Forget about the 18 points he recently scored against the Minnesota Timberwolves or the 22 points he just dropped on the Detroit Pistons. For every game he erupts offensively, there are five where he's consistently getting beat backdoor, on the interior or on the glass.
You don't have to look at any stats other than the one that shows the team's record when Stoudemire plays versus when he doesn't:
|Knicks' Record with/without Stoudemire|
|When Stoudemire Plays||13-34||.276|
|When Stoudemire Sits||9-6||.600|
The Knicks, who are currently 18 games under .500, actually have a winning record when STAT doesn't play.
It's not necessarily about the production with Stoudemire—it's how his presence can negatively affect the four other teammates on the floor, whether he's hurting team spacing on offense or he's offering little defensive support.
And when I say little defensive support, I mean negative. He's a target out there. Not that Stoudemire had a chance against Andre Drummond in the first place, but his defensive highlight reel against Detroit the other night was borderline laughable.
Of course, the box score said Stoudemire put up 22 points. But it didn't account for how many times he got embarrassed on the glass or defensive end.
His pick-and-roll defense is about as bad as it gets, and it's been that way for years.
Take at look at Stoudemire surveying the pick-and-roll situation. And then watch him completely lose track of his assignment, as Drummond just sneaks behind him for an easy dunk while Stoudemire stares into space.
"I've never been taught defense in my whole career, so to now have a coach that actually teaches defense and teaches strategies, and knows positioning and posture, how to guard different plays, it's going to be helpful," Stoudemire told former ESPN and current Bleacher Report writer Jared Zwerling back in 2013.
Only it hasn't been very helpful, because, over the past few seasons, Stoudemire has posed as a complete defensive liability.
Though still somewhat of a long shot, the Knicks do have a chance at making a run into the playoffs. And rather than continuously throwing Stoudemire out there, despite his one-way services and the questionable impact he's made, I'd rather see coach Mike Woodson roll with the new fresh 7-footer on the bench.
Jeremy Tyler has looked pretty good in his limited action. He's become someone the Knicks need to find minutes for, especially when you consider the declining performance of Tyson Chandler, who's offered little on offense and erratic effort on D.
Stoudemire doesn't defend or rebound the way Tyler is capable of. And he's not going to cramp Carmelo Anthony's style offensively.
The fact is that Stoudemire isn't going to move the needle for the Knicks in 2014. He hasn't since 2012. And once the offseason arrives, general manager Steve Mills will begin scouring the trade market for potential takers.
The Boston Globe's Gary Washburn reported last week that the Knicks will be looking to move STAT this summer.

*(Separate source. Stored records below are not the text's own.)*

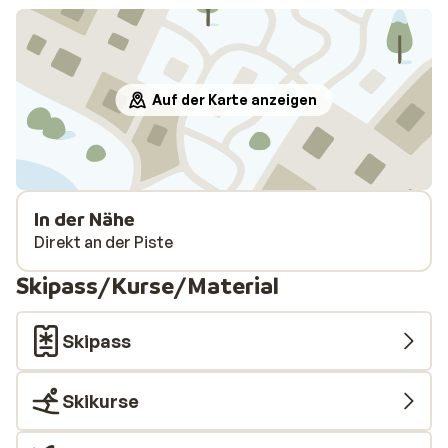
Auf der Karte anzeigen
In der Nähe
Direkt an der Piste
Skipass/Kurse/Material
Skipass
Skikurse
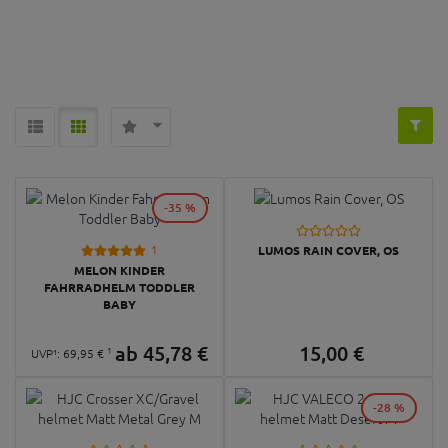
-35 %
1
LUMOS RAIN COVER, OS
MELON KINDER
FAHRRADHELM TODDLER
BABY
ab
45,
78
€
15,
00
€
1
UVP¹:
69,
95
€
-28 %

And while the occasional pick-and-roll dunk or mid-range jumper might give off the impression he's still got something left, his deceptive offensive production doesn't accurately reflect his in-game impact.
Stoudemire is making loads of money, the coaching staff and fans adore him, and the dude apparently works as hard as anyone. And with the Knicks stinking, it seems natural to want to play him using a "nothing to lose" mentality.
But STAT's days of making a positive impact are over, even if the box score occasionally suggests otherwise.
And there's just no sense in continuing to pretend he's still an integral member of the core or franchise.